The Saucy Side of David Ortiz

Big Papi En Fuego Hot Sauce

Big Papi En Fuego Hot Sauce

I Paid: $10.99 for a sampler pack of four 2-ounce bottles (prices may vary by region)

Taste: 4 stars

Marketing: 3 stars

You don’t have to be a Bostonian to get excited about a hot sauce featuring five-time All Star David “Big Papi” Ortiz kissing his own vertically displayed smoking baseball bat, but presumably it helps. The titanically successful Red Sock has launched his own vanity line of hot sauces, the thinking being (I would guess) that Americans love hot sauces and, in the insanely crowded market for these shelf-stable, giftable food items, having a big name gives you an edge.

Although Big Papi hot sauce boasts about being en fuego, it’s more sort of moderately spicy-o. Disappointing for the millions of heat-addicted, bhut-jolokia-licking morons out there, but a welcome decision for those of us who like hot sauce to accentuate and complement rather than stomp all over our food. One thing can be said with certainty: The sauces step up in heat perceptibly and accurately. On a 1-to-10 scale of hotness, the Original variety charts about a 3, Monster Double is a 4 or 5, Off the Wall Triple is closer to a 6, and Grand Slam is a solid 7, with a sting of real heat, a lingering burn, but nothing a seasoned Thai, Indian, or Tex-Mex food eater can’t weather without complaint.

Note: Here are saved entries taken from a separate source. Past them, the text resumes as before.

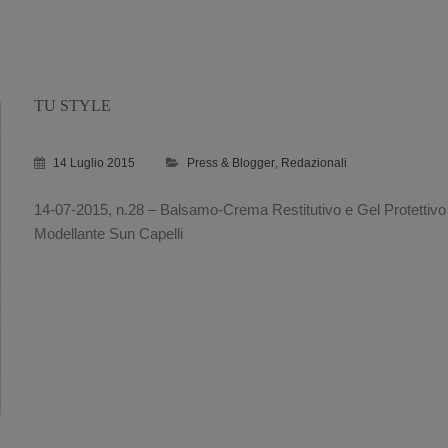
TU STYLE
14 Luglio 2015
Press & Blogger
,
Redazionali
14-07-2015, n.28 – Balsamo-Crema Restitutivo e Gel Protettivo
Modellante Sun Capelli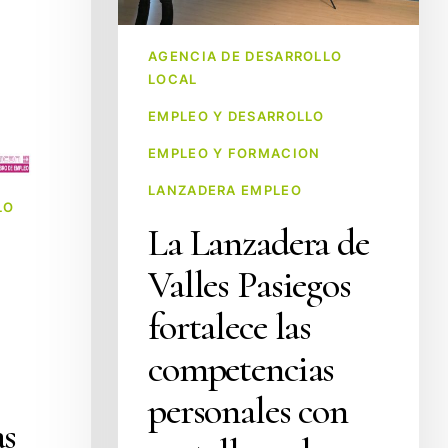
competencias
personales
AGENCIA DE DESARROLLO
con
LOCAL
un
EMPLEO Y DESARROLLO
taller
sobre
EMPLEO Y FORMACION
habilidades
LANZADERA EMPLEO
sociales
LO
La Lanzadera de
y
emocionales
Valles Pasiegos
fortalece las
competencias
personales con
s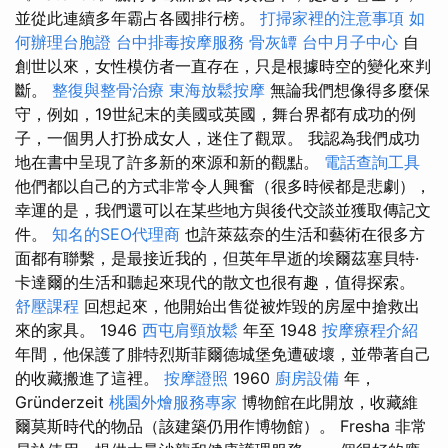
並從此連續多年霸占各國排行榜。
打掃家裡的注意事項
如
何辦理台胞證
台中排毒按摩服務
骨灰罈
台中月子中心
自
創世以來，女性模仿者一直存在，只是根據時空的變化來判
斷。
整復與整骨治療
東海放鬆按摩
無論我們想像得多麼保
守，例如，19世紀末的美國或英國，舞台界都有成功的例
子，一個男人打扮成女人，迷住了觀眾。 我認為我們成功
地在書中呈現了許多新的來源和新的觀點。
電話查詢工具
他們都以自己的方式非常令人興奮（很多時候都是悲劇），
幸運的是，我們還可以在某些地方與後代交談並獲取傳記文
件。
知名的SEO代理商
也許萊茲奈的生活和藝術在很多方
面都有聯繫，是最接近我的，但英年早逝的埃爾茲塞貝特·
卡達爾的生活和聽起來現代的散文也很有趣，值得探索。
舒壓課程
回想起來，他開始出售從被炸毀的房屋中搶救出
來的家具。 1946
西屯肩頸放鬆
年至 1948
按摩療程介紹
年間，他保護了腓特烈斯菲爾德城堡免遭破壞，並帶著自己
的收藏搬進了這裡。
按摩證照
1960
廚房設備
年，
Gründerzeit
桃園外燴服務專家
博物館在此開放，收藏維
爾莫斯時代的物品（該建築仍用作博物館）。 Fresha 非常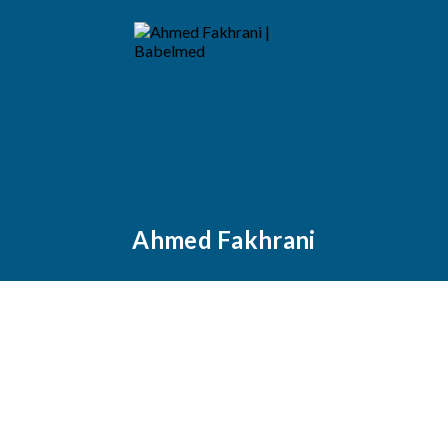
Ahmed Fakhrani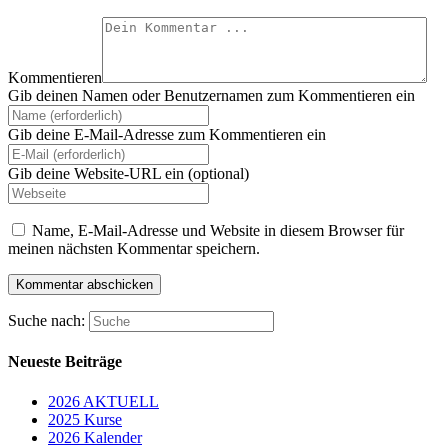
Kommentieren
Gib deinen Namen oder Benutzernamen zum Kommentieren ein
Gib deine E-Mail-Adresse zum Kommentieren ein
Gib deine Website-URL ein (optional)
Name, E-Mail-Adresse und Website in diesem Browser für
meinen nächsten Kommentar speichern.
Suche nach:
Neueste Beiträge
2026 AKTUELL
2025 Kurse
2026 Kalender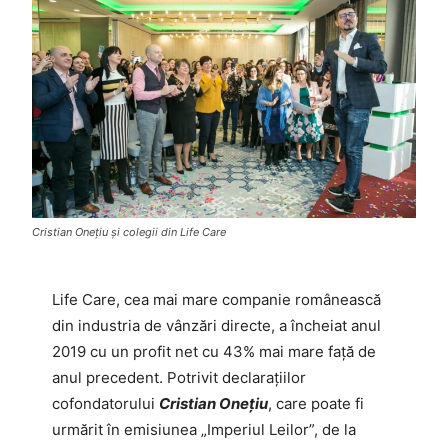
Cristian Onețiu și colegii din Life Care
Life Care, cea mai mare companie românească
din industria de vânzări directe, a încheiat anul
2019 cu un profit net cu 43% mai mare față de
anul precedent. Potrivit declarațiilor
cofondatorului
Cristian Onețiu
, care poate fi
urmărit în emisiunea „Imperiul Leilor”, de la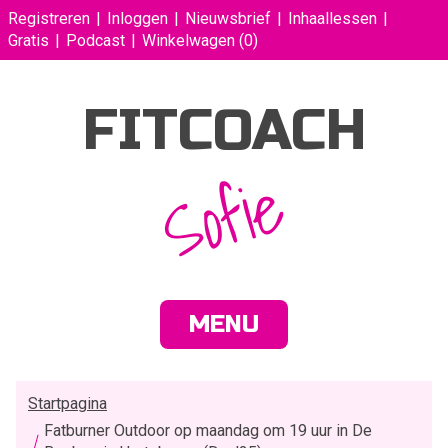
Registreren
Inloggen
Nieuwsbrief
Inhaallessen
Gratis
Podcast
Winkelwagen
(0)
FITCOACH
Sofie
MENU
Startpagina
Fatburner Outdoor op maandag om 19 uur in De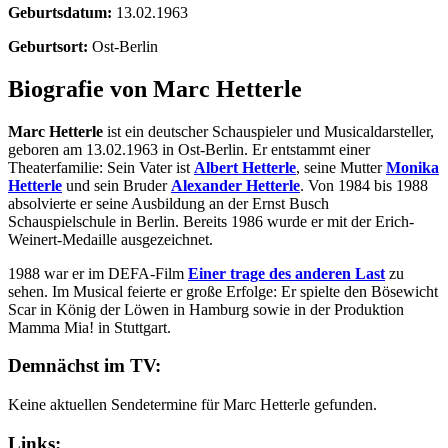
Geburtsdatum:
13.02.1963
Geburtsort:
Ost-Berlin
Biografie von Marc Hetterle
Marc Hetterle
ist ein deutscher Schauspieler und Musicaldarsteller,
geboren am 13.02.1963 in Ost-Berlin. Er entstammt einer
Theaterfamilie: Sein Vater ist
Albert Hetterle
, seine Mutter
Monika
Hetterle
und sein Bruder
Alexander Hetterle
. Von 1984 bis 1988
absolvierte er seine Ausbildung an der Ernst Busch
Schauspielschule in Berlin. Bereits 1986 wurde er mit der Erich-
Weinert-Medaille ausgezeichnet.
1988 war er im DEFA-Film
Einer trage des anderen Last
zu
sehen. Im Musical feierte er große Erfolge: Er spielte den Bösewicht
Scar in König der Löwen in Hamburg sowie in der Produktion
Mamma Mia! in Stuttgart.
Demnächst im TV:
Keine aktuellen Sendetermine für Marc Hetterle gefunden.
Links: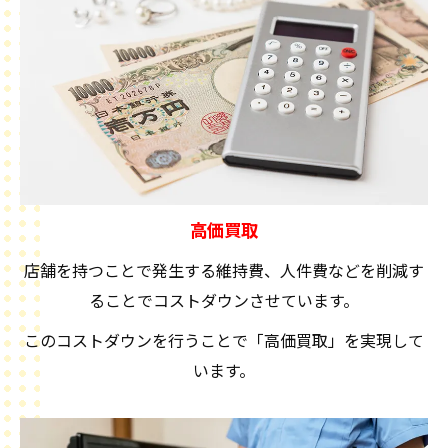
高価買取
店舗を持つことで発生する維持費、人件費などを削減す
ることでコストダウンさせています。
このコストダウンを行うことで「高価買取」を実現して
います。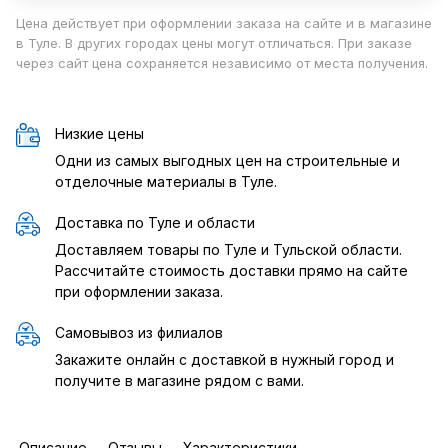
Цена действует при оформлении заказа на сайте и в магазине
в Туле. В других городах цены могут отличаться. При заказе
через сайт цена сохраняется независимо от места получения.
Низкие цены
Одни из самых выгодных цен на строительные и
отделочные материалы в Туле.
Доставка по Туле и области
Доставляем товары по Туле и Тульской области.
Рассчитайте стоимость доставки прямо на сайте
при оформлении заказа.
Самовывоз из филиалов
Закажите онлайн с доставкой в нужный город и
получите в магазине рядом с вами.
Описание
Отзывы
Характеристики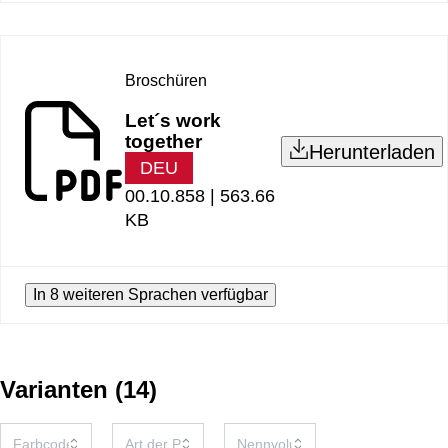
Broschüren
Let´s work
together
Herunterladen
DEU
00.10.858 |
563.66
KB
In 8 weiteren Sprachen verfügbar
Varianten
(
14
)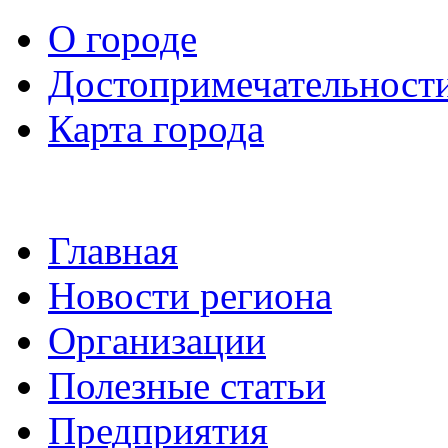
О городе
Достопримечательност
Карта города
Главная
Новости региона
Организации
Полезные статьи
Предприятия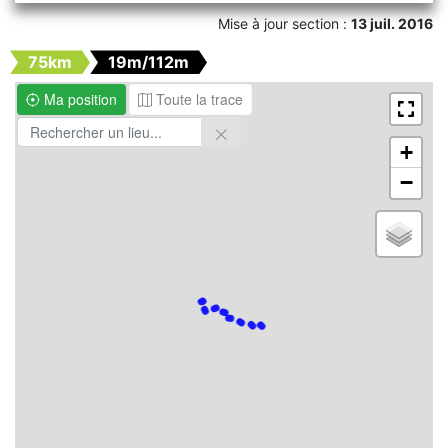
Mise à jour section :
13 juil. 2016
75km
19m/112m
Ma position
Toute la trace
+
−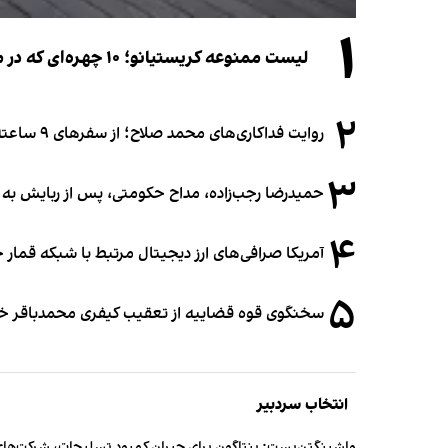
۱
لیست ممنوعه کریستیانو؛ ۱۰ چهره‌ای که در مراسم عروسی رونالدو و جورجینا جایی ندارند
۲
روایت فداکاری‌های محمد صلاح؛ از سفرهای ۹ ساعته تا خوابیدن زیر آسمان قاهره
۳
حمیدرضا رجب‌زاده، مداح حکومتی، پس از ربایش به
۴
آمریکا صرافی‌های ارز دیجیتال مرتبط با شبکه قمار 
۵
سخنگوی قوه قضاییه از تعقیب کیفری محمدباقر خرازی،
انتخاب سردبیر
واشینگتن‌پست: پنتاگون برای جبران کمبود تسلیحات، شرکت‌های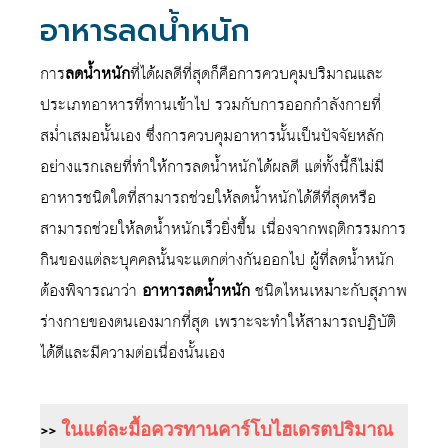
อาหารลดน้ำหนัก
การ
ลดน้ำหนัก
ที่ได้ผลดีที่สุดก็คือการควบคุมปริมาณและ
ประเภทอาหารที่ทานเข้าไป รวมกับการออกกำลังกายที่
สม่ำเสมอนั้นเอง ซึ่งการควบคุมอาหารนั้นเป็นปัจจัยหลัก
อย่างแรกเลยที่ทำให้การลดน้ำหนักได้ผลดี แต่ทั้งนี้ก็ไม่มี
อาหารชนิดใดที่สามารถช่วยให้ลดน้ำหนักได้ดีที่สุดหรือ
สามารถช่วยให้ลดน้ำหนักเร็วยิ่งขึ้น เนื่องจากพฤติกรรมการ
กินของแต่ละบุคคลนั้นจะแตกต่างกันออกไป ผู้ที่ลดน้ำหนัก
ต้องพิจารณาว่า
อาหารลดน้ำหนัก
ชนิดไหนเหมาะกับสุภาพ
ร่างกายของตนเองมากที่สุด เพราะจะทำให้สามารถปฏิบัติ
ได้ดีและมีความต่อเนื่องนั้นเอง
>>
ในแต่ละมื้อควรทานคาร์โบไฮเดรตปริมาณ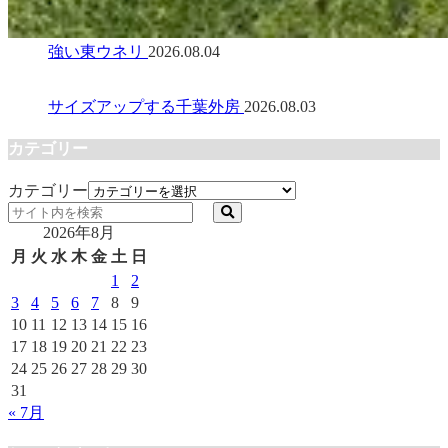
強い東ウネリ
2026.08.04
サイズアップする千葉外房
2026.08.03
カテゴリー
カテゴリー
2026年8月
月
火
水
木
金
土
日
1
2
3
4
5
6
7
8
9
10
11
12
13
14
15
16
17
18
19
20
21
22
23
24
25
26
27
28
29
30
31
« 7月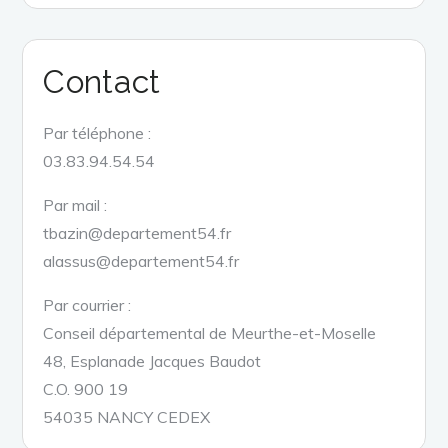
Contact
Par téléphone :
03.83.94.54.54
Par mail :
tbazin@departement54.fr
alassus@departement54.fr
Par courrier :
Conseil départemental de Meurthe-et-Moselle
48, Esplanade Jacques Baudot
C.O. 900 19
54035 NANCY CEDEX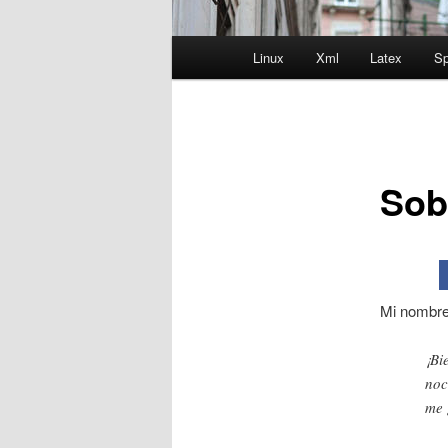
Menú
Linux
Xml
Latex
Sp
principal
Sob
Mi nombre
¡Bi
noc
me 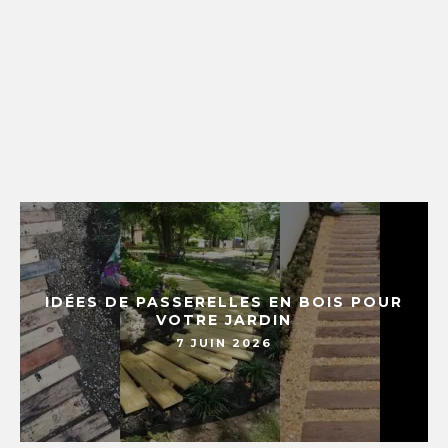
IDÉES DE PASSERELLES EN BOIS POUR
VOTRE JARDIN
7 JUIN 2026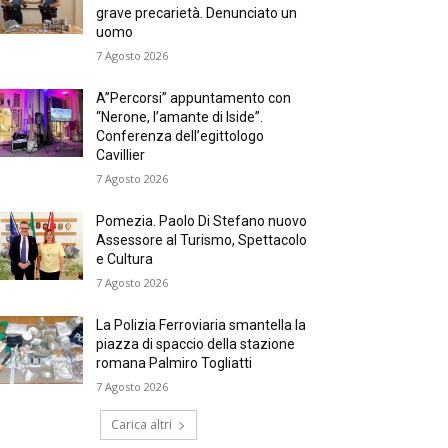
grave precarietà. Denunciato un
uomo
7 Agosto 2026
A”Percorsi” appuntamento con
“Nerone, l’amante di Iside”.
Conferenza dell’egittologo
Cavillier
7 Agosto 2026
Pomezia. Paolo Di Stefano nuovo
Assessore al Turismo, Spettacolo
e Cultura
7 Agosto 2026
La Polizia Ferroviaria smantella la
piazza di spaccio della stazione
romana Palmiro Togliatti
7 Agosto 2026
Carica altri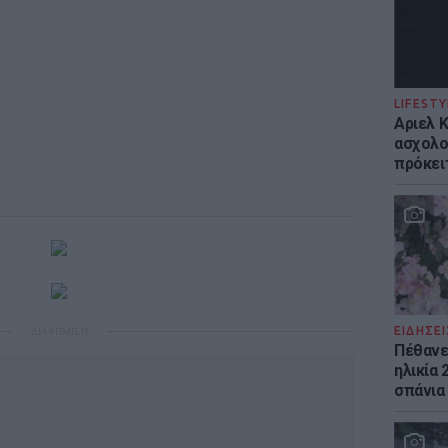
LIFESTY
Αριελ 
ασχολο
πρόκει
ΔΙΑΦΗΜΙΣΗ
ΕΙΔΗΣΕΙ
Πέθανε 
ηλικία 
σπάνια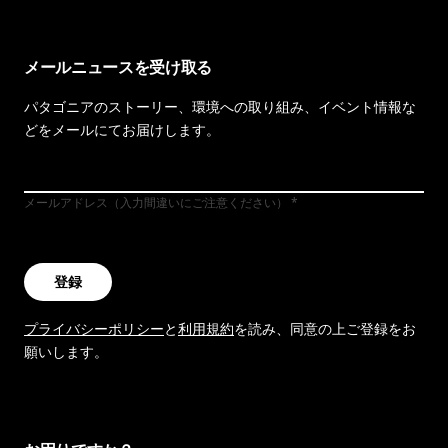
メールニュースを受け取る
パタゴニアのストーリー、環境への取り組み、イベント情報な
どをメールにてお届けします。
メールアドレス（入力間違いにご注意ください）
登録
プライバシーポリシー
と
利用規約
を読み、同意の上ご登録をお
願いします。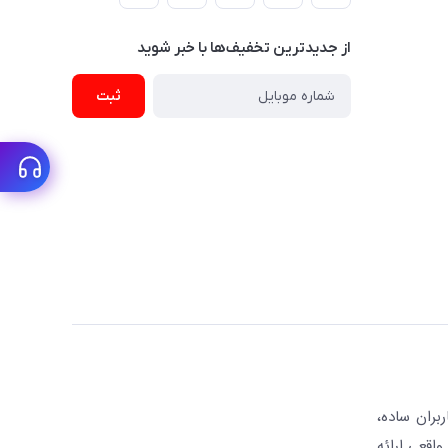
از جدید‌ترین تخفیف‌ها با‌ خبر شوید
ثبت
بران ساده،
واقعی ارائه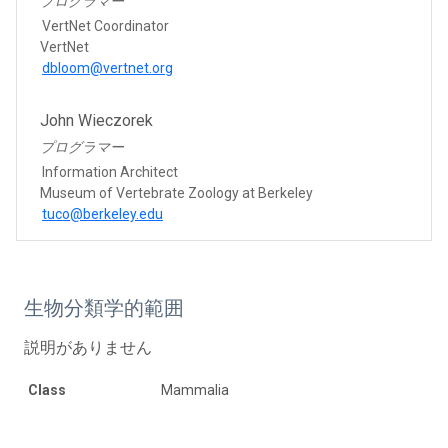
プログラマー
VertNet Coordinator
VertNet
dbloom@vertnet.org
John Wieczorek
プログラマー
Information Architect
Museum of Vertebrate Zoology at Berkeley
tuco@berkeley.edu
生物分類学的範囲
説明がありません
Class
Mammalia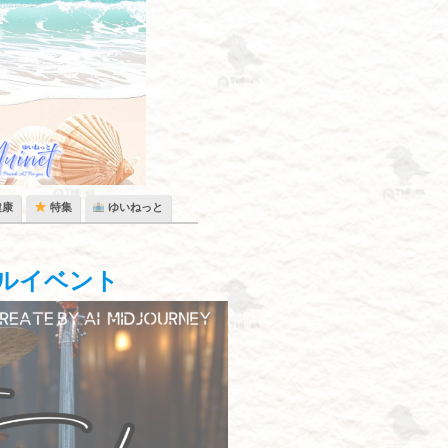
健康
特集
ゆいねっと
ャルイベント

In no case does the heat completely overpower the flavor, but the same can’t be said of the garlic; in Monster Double it’s strong enough that if you splashed some on a toasted baguette you’d have an instantly respectable loaf of garlic bread. Original has a cane sugar– and carrot-imparted sweetness that might play well with shrimp or crab. The Triple is aggressively peppery and vinegar-loaded, a tough, sour customer as far as hot sauces go; it could hold its head high in a potato, bacon, and egg breakfast scramble. And the multipepper roar of Off the Wall would work nicely as a backnote to chili or red sauce.

The bottle’s hype suggests that it’s “not just a hot sauce, it’s a lifestyle. En Fuego goes with everything from food to drinks to cooking ingredient—it’s a way of life.” Overstated, but not ridiculous: One or more of these sauces could easily do double duty in a Bloody Mary or other spice-assisted libation, but great works of hot sauce art these are not. Each one makes a fairly conventional and straightforward statement, which means the line as a whole works well. Big Papi has not shamed himself or his fans.